A fórmula de correção, retomada em 2023, busca garantir o ganho real ao trabalhador, somando a inflação ao crescimento da economia de dois anos anteriores. No entanto, o pacote de corte de gastos aprovado no final de 2024 impôs limites a esse avanço. Agora, o salário mínimo está sujeito às regras do arcabouço fiscal, que restringe o crescimento real das despesas públicas a um teto de 2,5%. Como a expansão do PIB em 2025 ficou em 2,3%, o índice poderá ser aplicado integralmente sem ferir as metas fiscais.
O PLDO também traz estimativas preliminares para os anos seguintes, funcionando como uma sinalização para o planejamento econômico do país.
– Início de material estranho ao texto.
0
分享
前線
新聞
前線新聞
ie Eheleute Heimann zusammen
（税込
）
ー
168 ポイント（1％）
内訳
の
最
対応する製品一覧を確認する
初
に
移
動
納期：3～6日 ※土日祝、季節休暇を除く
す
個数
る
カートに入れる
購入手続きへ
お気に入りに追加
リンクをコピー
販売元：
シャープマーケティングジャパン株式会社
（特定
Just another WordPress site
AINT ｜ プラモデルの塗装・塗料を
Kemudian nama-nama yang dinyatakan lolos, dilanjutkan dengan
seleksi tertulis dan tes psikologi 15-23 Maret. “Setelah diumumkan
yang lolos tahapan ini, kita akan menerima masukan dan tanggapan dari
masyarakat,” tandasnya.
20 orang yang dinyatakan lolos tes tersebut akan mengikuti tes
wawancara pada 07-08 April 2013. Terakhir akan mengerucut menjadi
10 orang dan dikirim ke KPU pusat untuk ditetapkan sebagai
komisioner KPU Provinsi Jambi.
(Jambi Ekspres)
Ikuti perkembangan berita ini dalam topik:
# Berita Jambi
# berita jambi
O governo projeta que o piso nacional chegue a R$ 1.812 em 2028, R$ 1.913 em 2029 e alcance a marca de R$ 2.020 em 2030. É importante ressaltar que esses valores são previsões e passarão por revisões anuais conforme o desempenho da inflação e os resultados consolidados da economia brasileira nos próximos períodos.
O documento agora segue para análise e votação dos parlamentares, sendo peça fundamental para a elaboração do orçamento federal. Além de ditar o rendimento de milhões de trabalhadores da iniciativa privada, o valor do salário mínimo impacta diretamente o pagamento de aposentadorias, pensões e benefícios assistenciais do INSS. A definição final do valor só ocorrerá após a tramitação legislativa e a sanção presidencial no encerramento deste ano.